▶ **Document excerpt**:
○ ○ ○ ○ ○ ○ ○
For many years Forex traders based their trading decisions on fundamental analysis which examines both past and current political and economic events in order to predict movements in currencies.

However fundamental analysis is a difficult art requiring considerable knowledge and experience and the ability to handle and analyze enormous amounts of data. As if this were not enough, there is also considerable disagreement in many quarters about just what data is and is not important when it comes to fundamental analysis and, even when it is agreed that certain data is relevant, there is often further argument about just how much weight should be attributed to each factor in the equation.

Today there is also a second form of analysis which is widely used and which is known as technical analysis. While proponents of technical analysis would probably tell you that it is no easier and in many ways more difficult an art to master than fundamental analysis, the truth of the matter is that it is a lot easier to learn technical analysis and this in no small measure explains why so many traders are adopting it in preference to fundamental analysis and are opting for technical analysis training. Which method is better is of course a whole different argument.

In considering technical analysis it is necessary to understand its three underlying principles:

1. All sorts of things will produce movements in currency prices, including political and economic events, but the forces which produce currency price movements are not important. As far as technical analysis is concerned it is simply the price movements themselves which are important and not the reasons for them.

2. A currency price will follow a trend which can be identified by looking at the patterns which emerge in the market over time.

3. A currency price not only follows a trend in terms of looking at historical market data, but will continue to follow this trend in the future. In effect this principle reflects the technical analyst’s view of human psychology and a belief that currency price movements are a consequence of the manner in which people have reacted, and will continue to react, in certain circumstances.
○ ○ ○ ○ ○ ○ ○
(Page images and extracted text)
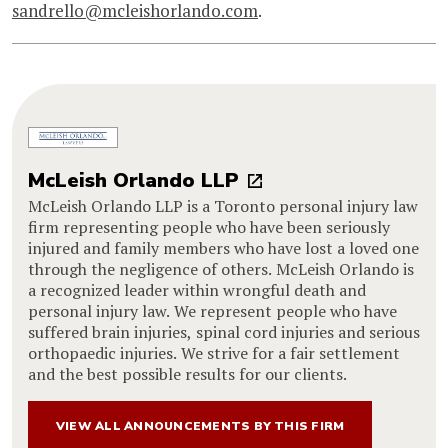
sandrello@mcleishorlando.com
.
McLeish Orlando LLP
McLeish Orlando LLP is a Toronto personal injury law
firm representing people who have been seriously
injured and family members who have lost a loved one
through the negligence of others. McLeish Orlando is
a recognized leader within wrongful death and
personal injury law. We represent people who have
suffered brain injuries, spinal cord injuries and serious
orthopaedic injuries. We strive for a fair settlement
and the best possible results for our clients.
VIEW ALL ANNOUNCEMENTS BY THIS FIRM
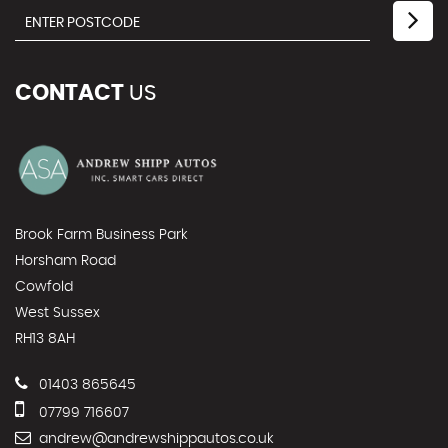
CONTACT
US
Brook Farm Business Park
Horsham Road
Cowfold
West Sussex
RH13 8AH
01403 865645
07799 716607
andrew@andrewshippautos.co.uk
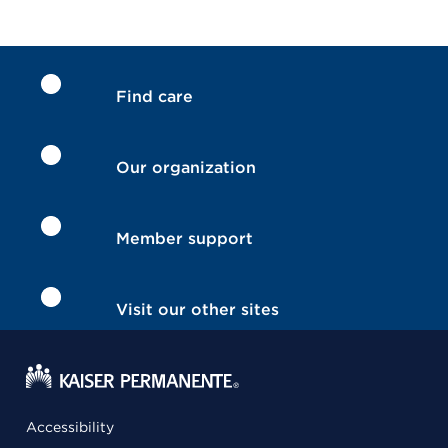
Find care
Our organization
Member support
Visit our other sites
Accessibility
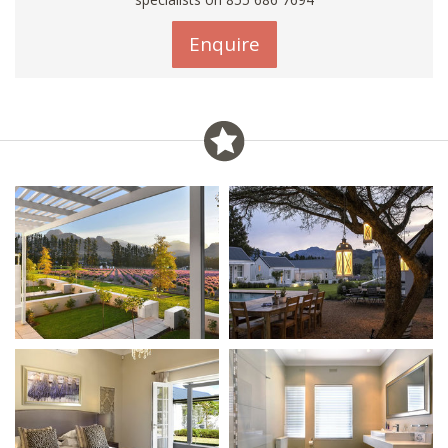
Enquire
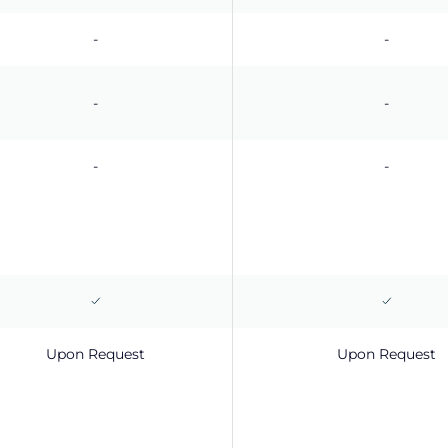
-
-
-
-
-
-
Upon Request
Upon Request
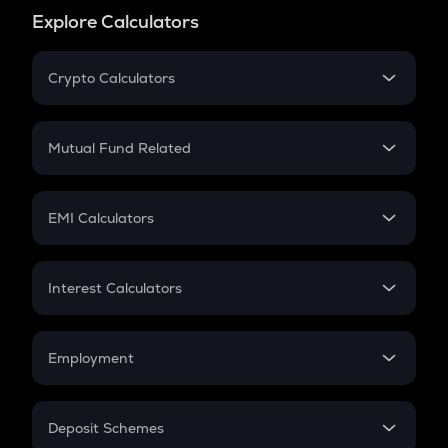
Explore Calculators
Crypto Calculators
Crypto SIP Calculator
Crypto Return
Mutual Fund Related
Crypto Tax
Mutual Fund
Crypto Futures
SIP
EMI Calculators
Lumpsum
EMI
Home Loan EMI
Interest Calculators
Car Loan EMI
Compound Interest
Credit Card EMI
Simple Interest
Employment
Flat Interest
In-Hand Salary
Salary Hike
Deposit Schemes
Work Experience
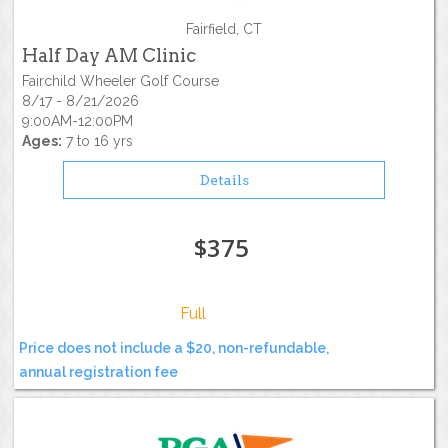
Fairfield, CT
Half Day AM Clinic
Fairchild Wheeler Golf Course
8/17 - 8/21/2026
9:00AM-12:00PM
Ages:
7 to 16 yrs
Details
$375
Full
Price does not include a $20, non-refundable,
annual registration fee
○ ○ ○ ○ ○ ○ ○
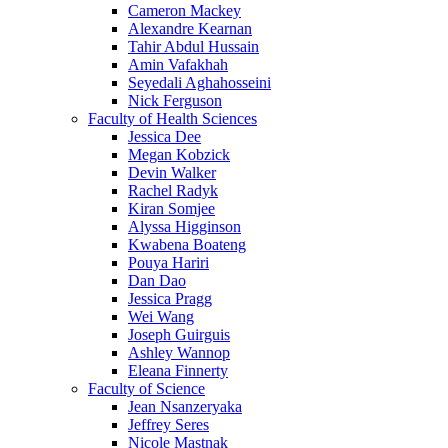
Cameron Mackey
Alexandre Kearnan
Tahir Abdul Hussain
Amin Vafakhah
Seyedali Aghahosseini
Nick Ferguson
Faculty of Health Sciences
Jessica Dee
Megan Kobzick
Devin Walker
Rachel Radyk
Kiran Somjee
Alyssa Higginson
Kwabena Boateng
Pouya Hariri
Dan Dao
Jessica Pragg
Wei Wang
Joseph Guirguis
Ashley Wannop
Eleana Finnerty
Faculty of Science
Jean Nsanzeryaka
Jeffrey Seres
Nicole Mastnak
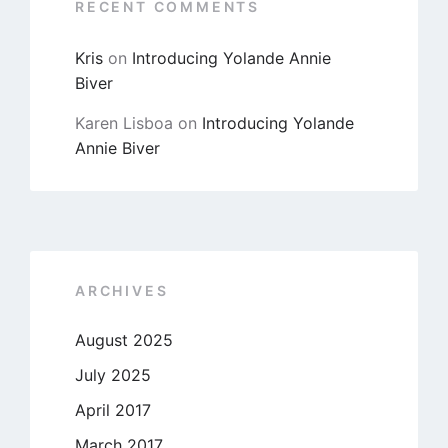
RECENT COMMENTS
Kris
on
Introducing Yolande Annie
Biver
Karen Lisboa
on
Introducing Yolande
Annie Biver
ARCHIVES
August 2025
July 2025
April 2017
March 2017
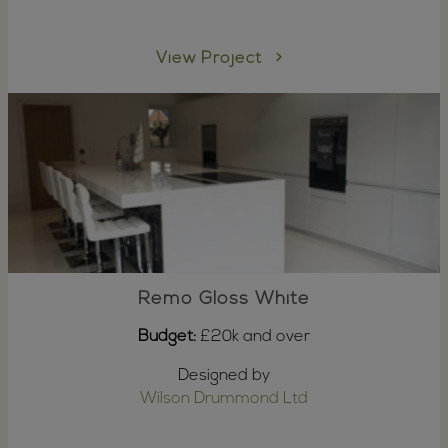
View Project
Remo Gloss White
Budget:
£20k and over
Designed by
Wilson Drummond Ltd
○ ○ ○ ○ ○ ○ ○
▶ **Work instruction**:
Write the next few paragraphs of the Forex technical analysis passage, continuing after its third principle.

▶ **Result**:
Many of the ‘old school’ and ‘fundamentalist’ Forex traders find it hard to accept the principles of technical analysis and still hold firm to the belief that you cannot accurately predict a currency’s movement unless you have a sound understanding of just what factors affect the price of that currency and indeed just what effect these factors will have on its movement.

Nevertheless, the fact of the matter is that many traders believe that this is not necessary and base their often extremely successful trading purely on technical analysis. No system, at least none that has been devised so far, will predict currency movements with one hundred percent accuracy but fundamental and technical analysis do a pretty good job.

In its simplest form technical analysis consists of taking historical price data (the foreign exchange market has over one hundred years worth of recorded price data) and feeding it into a computer which will then look for patterns in that data and display these in a graphical format. The trader can then look at the manner in which a currency’s price is currently moving and compare this to similar past patterns to predict the future direction of that currency’s movement.

This is of course a very much simplified view of technical analysis but in today’s computer age it is easy to see why many younger traders entering the Forex market are drawn to technical analysis.